:: Required work ::
Rewrite the text of all the records below, changing each "Sonic Sales" to "Sonic Store" and keeping everything else the same. Leave the pictures out of your answer.

┌─ Provided entries

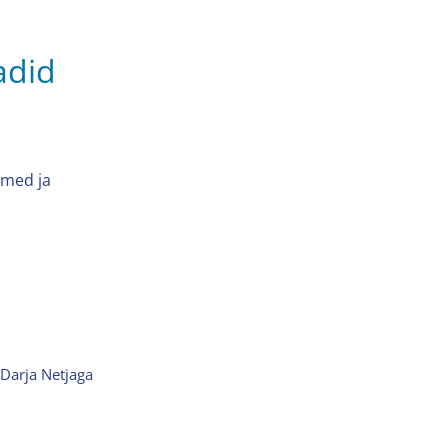
adid
kmed ja
 Darja Netjaga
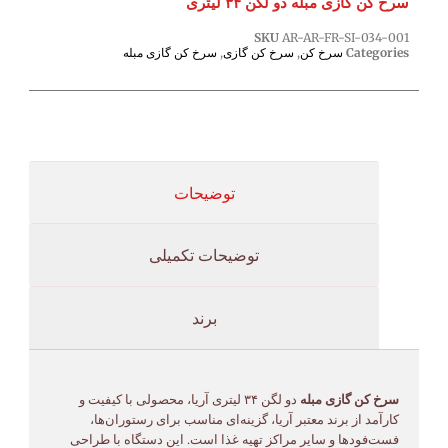
سرخ کن گازی مبله دو لگن ۳۴ لیتری
SKU
AR-AR-FR-SI-034-001
Categories
سرخ کن
,
سرخ کن گازی
,
سرخ کن گازی مبله
توضیحات
توضیحات تکمیلی
برند
سرخ کن گازی مبله
دو لگن ۳۴ لیتری آریا، محصولی با کیفیت و
کارآمد از برند معتبر آریا، گزینه‌ای مناسب برای رستوران‌ها،
فست‌فودها و سایر مراکز تهیه غذا است. این دستگاه با طراحی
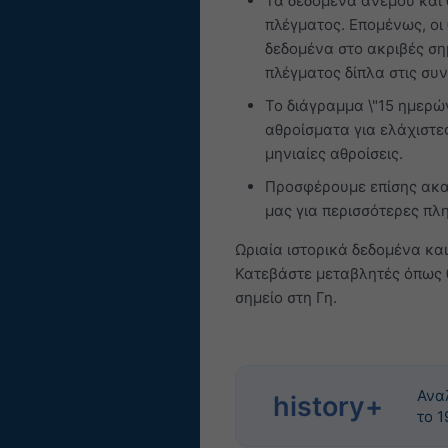
Τα δεδομένα ανέμου και 
πλέγματος. Επομένως, οι
δεδομένα στο ακριβές σημ
πλέγματος δίπλα στις συ
Το διάγραμμα \"15 ημερώ
αθροίσματα για ελάχιστες
μηνιαίες αθροίσεις.
Προσφέρουμε επίσης ακα
μας για περισσότερες πλ
Ωριαία ιστορικά δεδομένα κα
Κατεβάστε μεταβλητές όπως 
σημείο στη Γη.
Ανα
history+
το 1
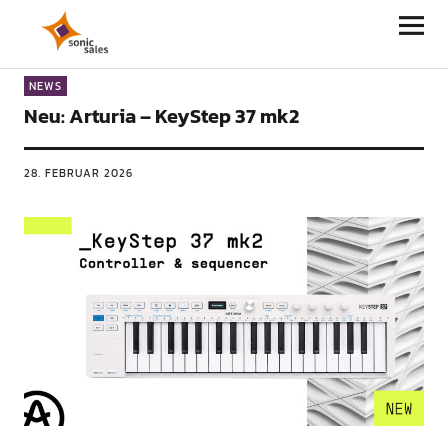
Sonic Sales
NEWS
Neu: Arturia – KeyStep 37 mk2
28. FEBRUAR 2026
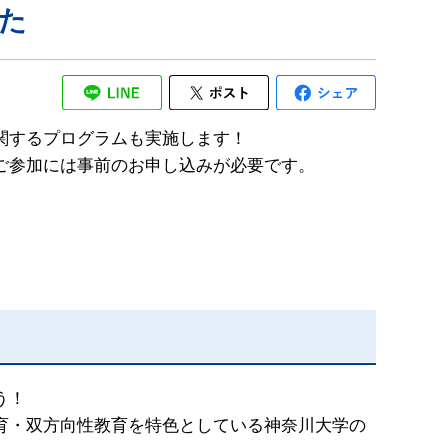
た
関するプログラムも実施します！
ご参加には事前のお申し込みが必要です。
う！
育・双方向性教育を特色としている神奈川大学の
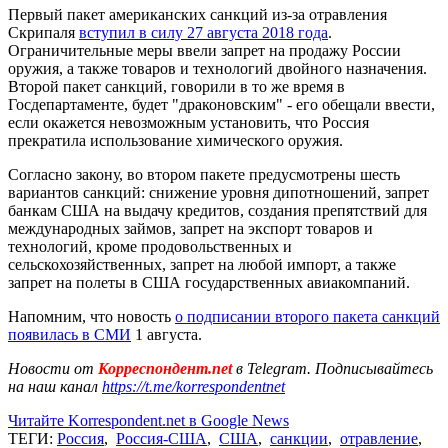
Первый пакет американских санкций из-за отравления
Скрипаля
вступил в силу 27 августа 2018 года
.
Ограничительные меры ввели запрет на продажу России
оружия, а также товаров и технологий двойного назначения.
Второй пакет санкций, говорили в то же время в
Госдепартаменте, будет "драконовским" - его обещали ввести,
если окажется невозможным установить, что Россия
прекратила использование химического оружия.
Согласно закону, во втором пакете предусмотрены шесть
вариантов санкций: снижение уровня дипотношений, запрет
банкам США на выдачу кредитов, создания препятствий для
международных займов, запрет на экспорт товаров и
технологий, кроме продовольственных и
сельскохозяйственных, запрет на любой импорт, а также
запрет на полеты в США государственных авиакомпаний.
Напомним, что новость
о подписании второго пакета санкций
появилась в СМИ
1 августа.
Новости от
Корреспондент.net
в Telegram. Подписывайтесь
на наш канал
https://t.me/korrespondentnet
Читайте Korrespondent.net в Google News
ТЕГИ:
Россия
,
Россия-США
,
США
,
санкции
,
отравление
,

└─

:: Your response ::
adid
kmed ja
 Darja Netjaga
سرخ کن گازی مبله دو لگن ۳۴ لیتری
SKU
AR-AR-FR-SI-034-001
Categories
سرخ کن
,
سرخ کن گازی
,
سرخ کن گازی مبله
توضیحات
توضیحات تکمیلی
برند
سرخ کن گازی مبله
دو لگن ۳۴ لیتری آریا، محصولی با کیفیت و
کارآمد از برند معتبر آریا، گزینه‌ای مناسب برای رستوران‌ها،
فست‌فودها و سایر مراکز تهیه غذا است. این دستگاه با طراحی
Τα δεδομένα ανέμου και 
πλέγματος. Επομένως, οι
δεδομένα στο ακριβές σημ
πλέγματος δίπλα στις συ
Το διάγραμμα \"15 ημερώ
αθροίσματα για ελάχιστες
μηνιαίες αθροίσεις.
Προσφέρουμε επίσης ακα
μας για περισσότερες πλ
Ωριαία ιστορικά δεδομένα κα
Κατεβάστε μεταβλητές όπως 
σημείο στη Γη.
Ανα
history+
το 1
Sonic Store
NEWS
Neu: Arturia – KeyStep 37 mk2
28. FEBRUAR 2026
た
関するプログラムも実施します！
ご参加には事前のお申し込みが必要です。
う！
育・双方向性教育を特色としている神奈川大学の
Первый пакет американских санкций из-за отравления
Скрипаля
вступил в силу 27 августа 2018 года
.
Ограничительные меры ввели запрет на продажу России
оружия, а также товаров и технологий двойного назначения.
Второй пакет санкций, говорили в то же время в
Госдепартаменте, будет "драконовским" - его обещали ввести,
если окажется невозможным установить, что Россия
прекратила использование химического оружия.
Согласно закону, во втором пакете предусмотрены шесть
вариантов санкций: снижение уровня дипотношений, запрет
банкам США на выдачу кредитов, создания препятствий для
международных займов, запрет на экспорт товаров и
технологий, кроме продовольственных и
сельскохозяйственных, запрет на любой импорт, а также
запрет на полеты в США государственных авиакомпаний.
Напомним, что новость
о подписании второго пакета санкций
появилась в СМИ
1 августа.
Новости от
Корреспондент.net
в Telegram. Подписывайтесь
на наш канал
https://t.me/korrespondentnet
Читайте Korrespondent.net в Google News
ТЕГИ:
Россия
,
Россия-США
,
США
,
санкции
,
отравление
,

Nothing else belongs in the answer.